Records for processing Start Marker

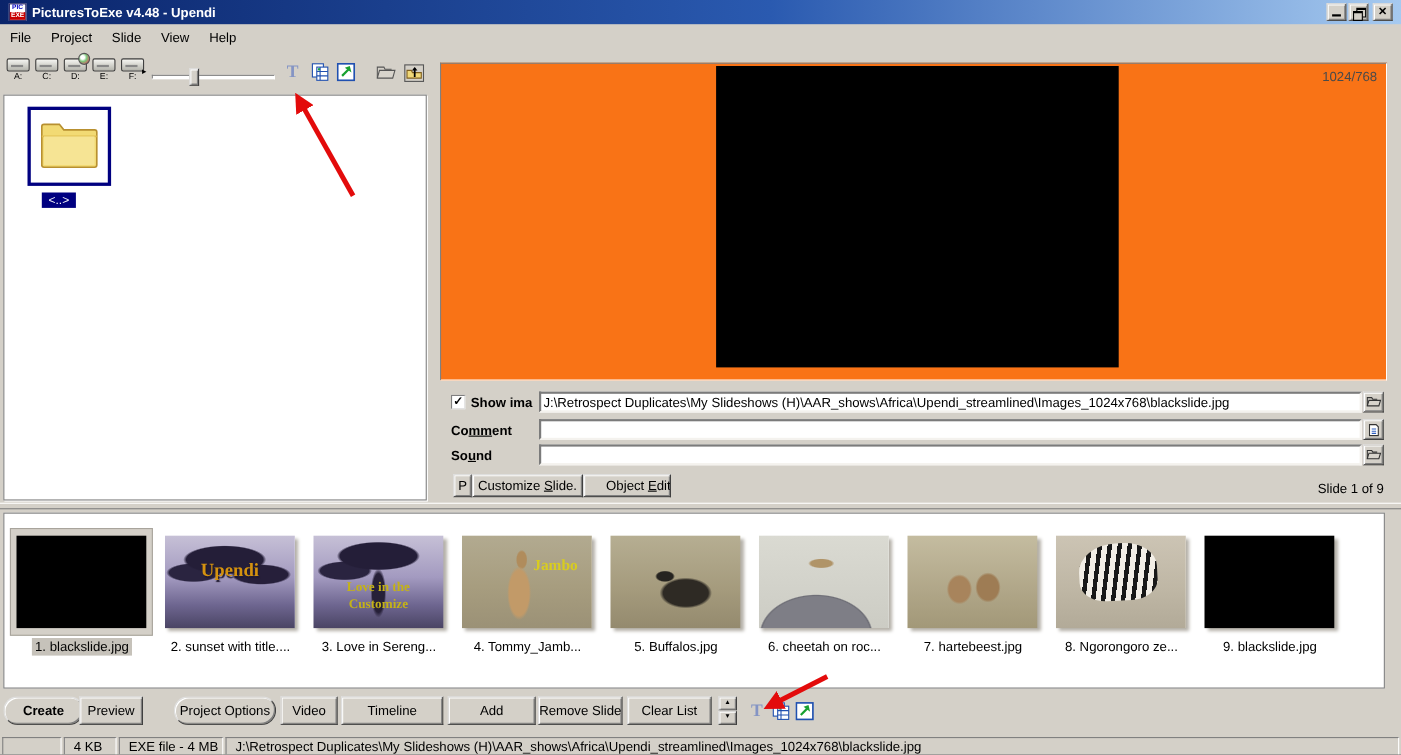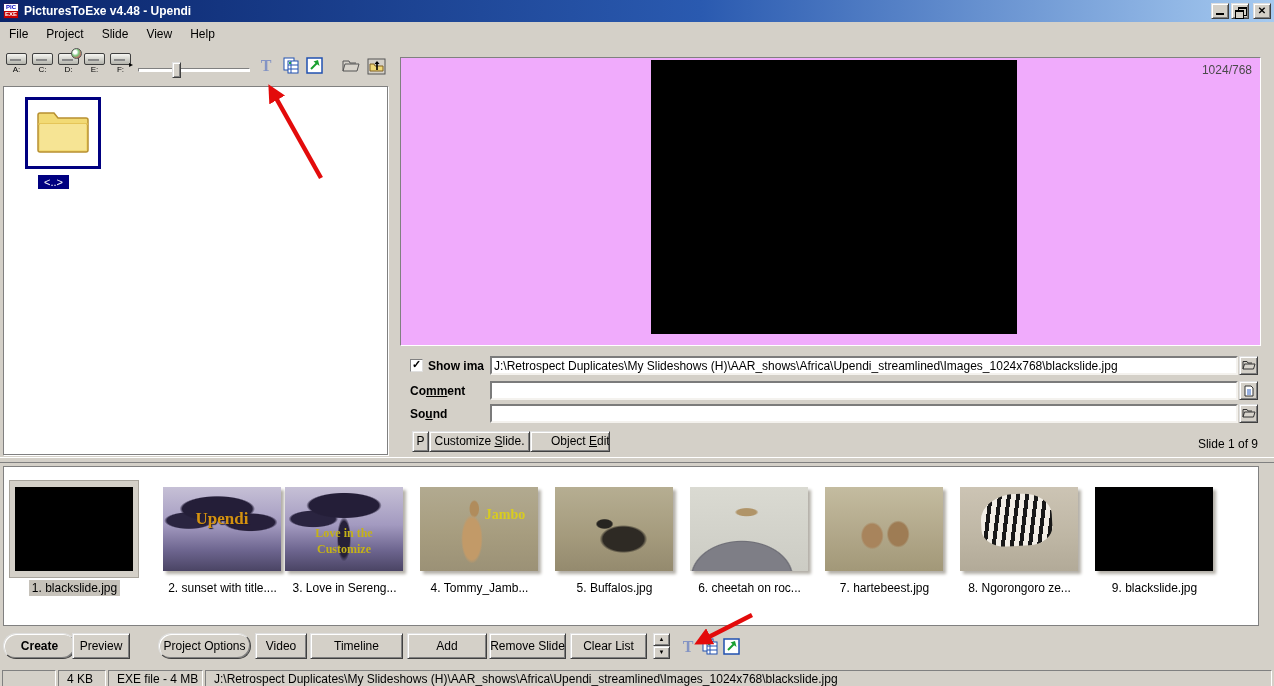"PicturesToExe v4.48 - Upendi" .titlebar { padding: 0 3px -> 0 8px }
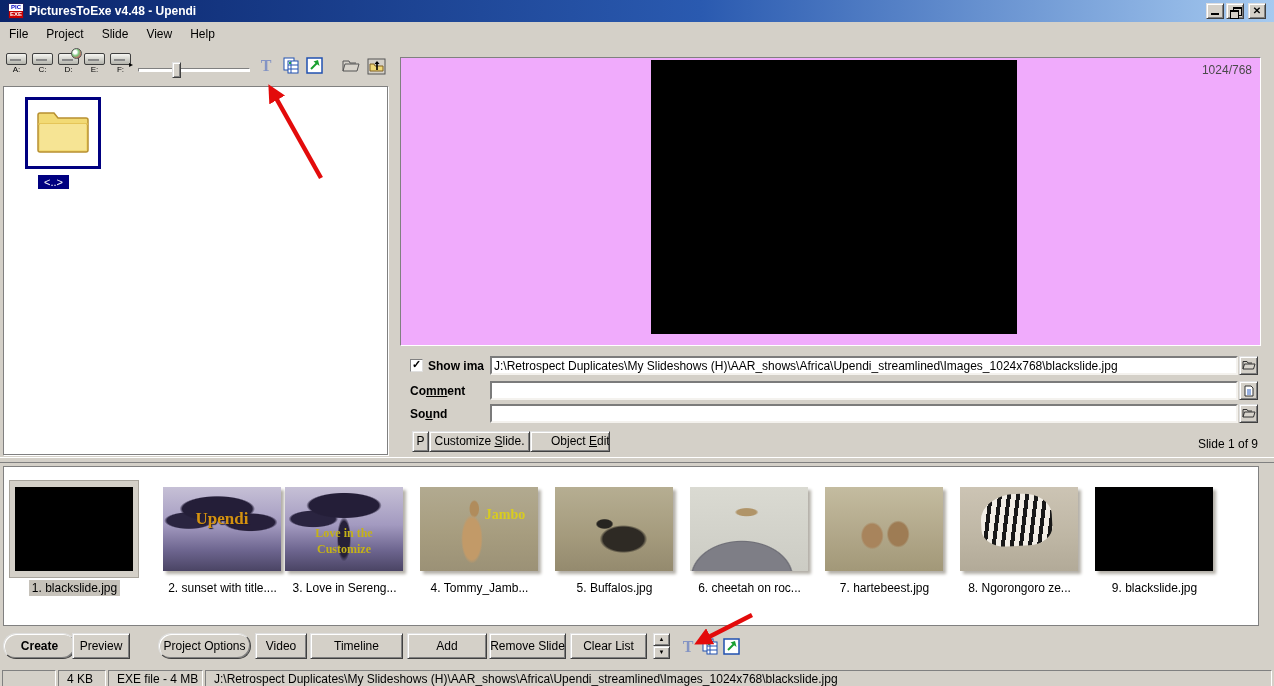"1024/768" .preview-panel { background: #f0abfc -> #f97316 }
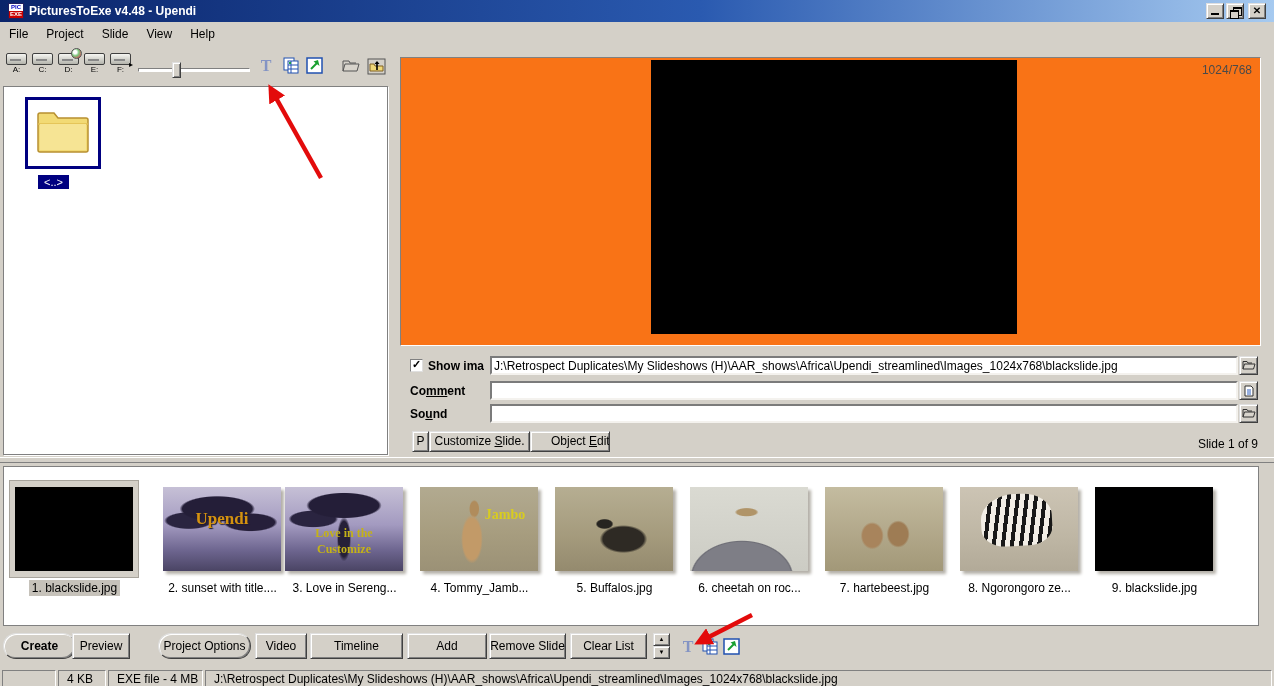"Upendi" div.cell { left: 152px -> 139px }
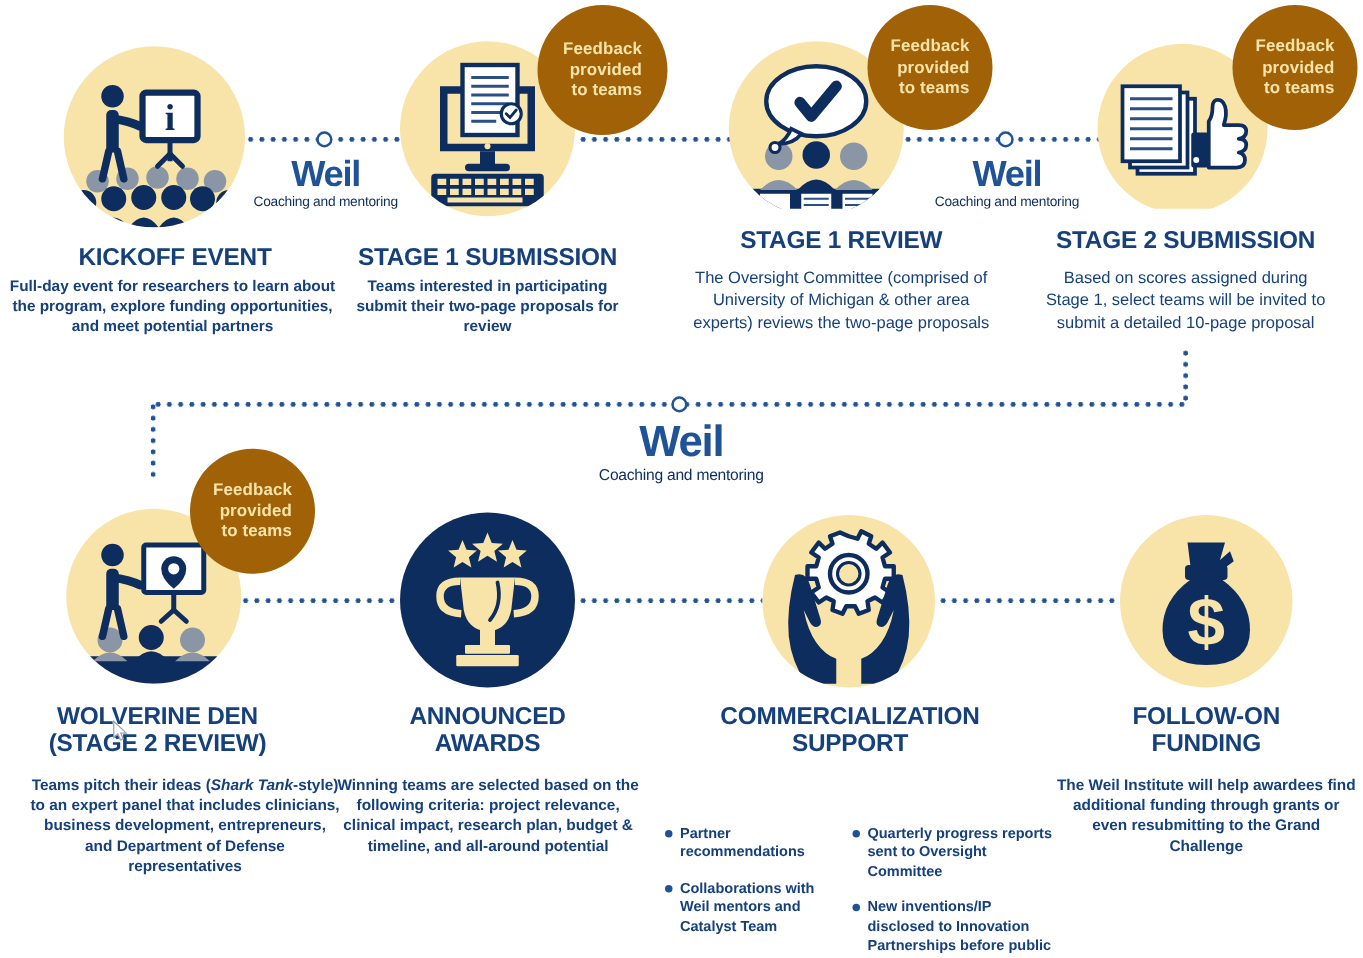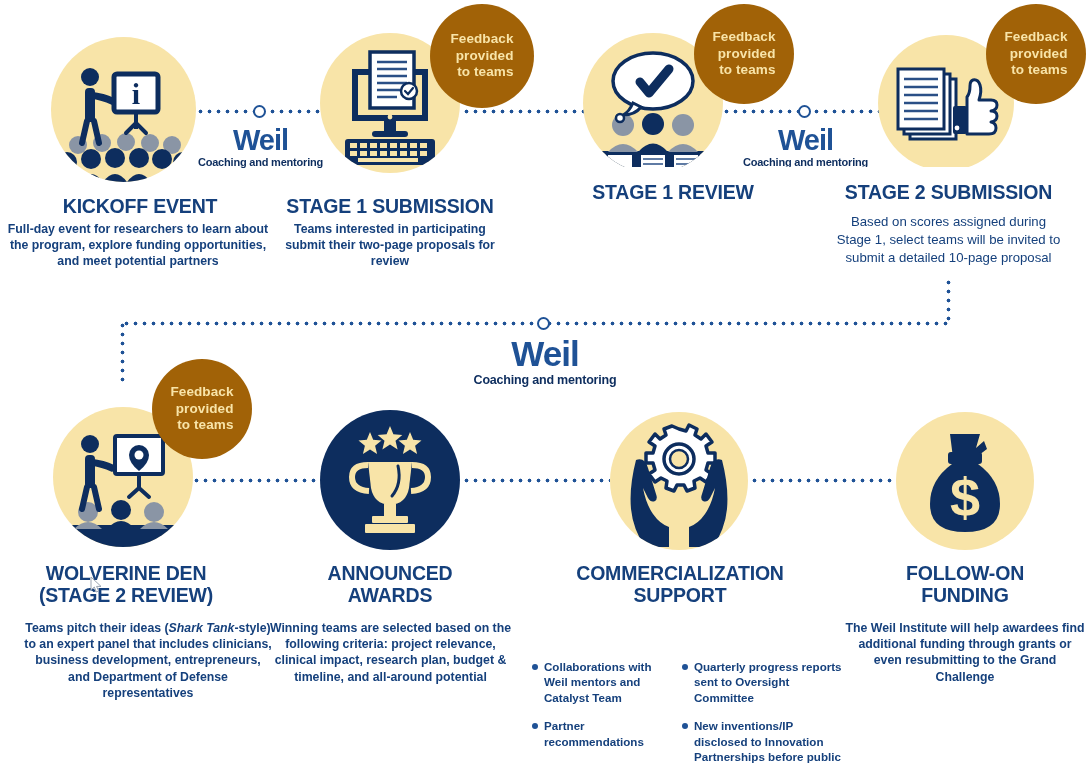"Coaching and mentoring" .weil .sub { font-weight: bold -> normal }
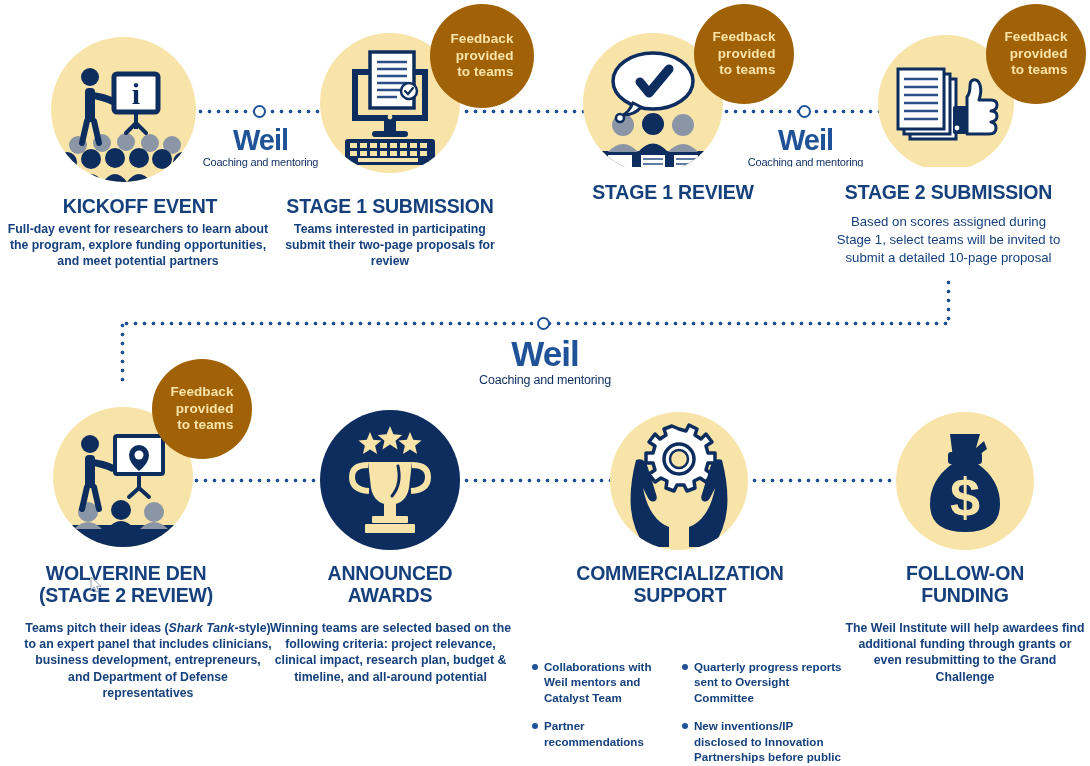"The Oversight Committee (comprised of" p { html: none -> <p>The Oversight Committee (comprised of University of Michigan &amp; other area experts) reviews the two-page proposals</p> }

Records for processing End Marker

*Task to carry out:*
Print every line above once more, exactly. Omit the pictures.

*Result of the task:*
"PicturesToExe v4.48 - Upendi" .titlebar { padding: 0 3px -> 0 8px }
"1024/768" .preview-panel { background: #f0abfc -> #f97316 }
"Upendi" div.cell { left: 152px -> 139px }
"Coaching and mentoring" .weil .sub { font-weight: bold -> normal }
"The Oversight Committee (comprised of" p { html: none -> <p>The Oversight Committee (comprised of University of Michigan &amp; other area experts) reviews the two-page proposals</p> }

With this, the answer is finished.